[Sosfbay-discuss] No great press out of Pennsylvania

Cameron L. Spitzer cls at truffula.sj.ca.us
Tue Aug 1 09:35:50 PDT 2006


There's a big difference between a GP candidate taking money
from a GOP PAC and accepting money from individual Republicans.

Most registered voters in the US are registered Dem or GOP.
A GP candidate with broad appeal, getting donations from all
over political space, is going to get most of those donations
from registered Dems or GOPs.  (I refuse to use the brainwashing
phrase "political spectrum."  Politics is not a one dimensional
number line, it's a many-dimensional space.)
What matters more is the size of the individual contributions.
If he gets a thousand apiece from a handful of activist GOPs,
something's fishy.  If he gets hundreds of small contributions
from real individuals, it just means he's a viable candidate.


And because of the ongoing campaign of superstition known as
"the spoiler effect," most Dems have been convinced that Green
candidates, by some mathematical magic, quantitatively harm Dem candidacies.
Belief in this "effect" suppresses donations from registered Dems to GP
candidates, which raises the relative share of donations received
from registered GOPs.  Belief in the "effect" may encourage
some GOPs to donate to a GP candidate just to make mischief,
but I doubt they'd send a whole lot of money to a candiate
whose positions they disagree with.

Notice that the superstition is once again mentioned as if it
were fact, in the first paragraph of the AP story.
The GP candidate "is expected" to "siphon votes."
"Political observers say... draw votes away."
And nobody argues it's nonsense.  It's just another in an
endless stream of horserace "spoiler effect" stories.  That's
become the standard spin for mainstream coverage of the GP.
Reporters don't even have to think of a new "hook" for a GP story,
they've got one ready made.

Many Greens fell for this mathematical nonsense.  Some actually
believe it, despite their inability to support it with valid
mathematical argument.  Others think it will somehow *help*
the Green Party, by scaring the Dem Party into some kind of
electoral reforms involving proportional representation or dropping
out of their gerrymandering deals with the GOP.
Even *smart* Greens like Steve Hill and Medea Benjamin have
promoted it.
The success of the "spoiler effect" propaganda campaign is the
reason the Dems *aren't* scared of us here.

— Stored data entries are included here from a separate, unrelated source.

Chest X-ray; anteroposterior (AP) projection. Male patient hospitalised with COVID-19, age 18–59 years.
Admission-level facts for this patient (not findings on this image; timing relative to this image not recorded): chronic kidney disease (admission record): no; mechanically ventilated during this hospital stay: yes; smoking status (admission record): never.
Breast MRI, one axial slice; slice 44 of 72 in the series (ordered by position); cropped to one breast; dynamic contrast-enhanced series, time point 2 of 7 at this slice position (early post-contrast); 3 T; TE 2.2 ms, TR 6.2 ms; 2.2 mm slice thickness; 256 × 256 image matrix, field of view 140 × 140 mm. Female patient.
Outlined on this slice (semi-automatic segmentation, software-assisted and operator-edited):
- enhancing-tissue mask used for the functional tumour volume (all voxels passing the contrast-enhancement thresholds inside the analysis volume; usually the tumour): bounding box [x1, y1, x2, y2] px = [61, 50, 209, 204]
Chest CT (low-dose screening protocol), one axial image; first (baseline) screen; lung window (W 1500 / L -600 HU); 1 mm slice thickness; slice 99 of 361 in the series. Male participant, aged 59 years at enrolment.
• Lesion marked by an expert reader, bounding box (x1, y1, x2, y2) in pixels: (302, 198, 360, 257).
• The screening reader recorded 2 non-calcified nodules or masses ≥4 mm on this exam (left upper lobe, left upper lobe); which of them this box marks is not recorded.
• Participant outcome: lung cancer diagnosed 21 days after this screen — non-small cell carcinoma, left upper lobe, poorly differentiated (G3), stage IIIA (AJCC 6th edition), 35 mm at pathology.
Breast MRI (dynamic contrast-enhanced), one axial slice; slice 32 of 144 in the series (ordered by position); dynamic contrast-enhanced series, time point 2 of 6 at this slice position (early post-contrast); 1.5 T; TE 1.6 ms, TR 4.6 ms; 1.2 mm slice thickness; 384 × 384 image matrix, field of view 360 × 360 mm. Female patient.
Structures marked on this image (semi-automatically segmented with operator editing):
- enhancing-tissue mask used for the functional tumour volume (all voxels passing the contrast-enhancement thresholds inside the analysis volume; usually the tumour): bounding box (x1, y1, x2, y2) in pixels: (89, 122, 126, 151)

I believe accepting the "spoiler effect" was the biggest
strategic miscalculation in the history of the Green Party.
It's the biggest reason our numbers and our ballot lines have declined
in the US in this century.  We actually *helped* the Dem Party
execute its campaign, based on a mathematical lie, to destroy us.
It was *our* failure that horserace spoiler effect became the
standard hook for GP coverage.
I believe we could have done better to recognize the Dems'
single best weapon against us for what it was, and to confront
it at every turn, head-on, for the dirty lie that it is.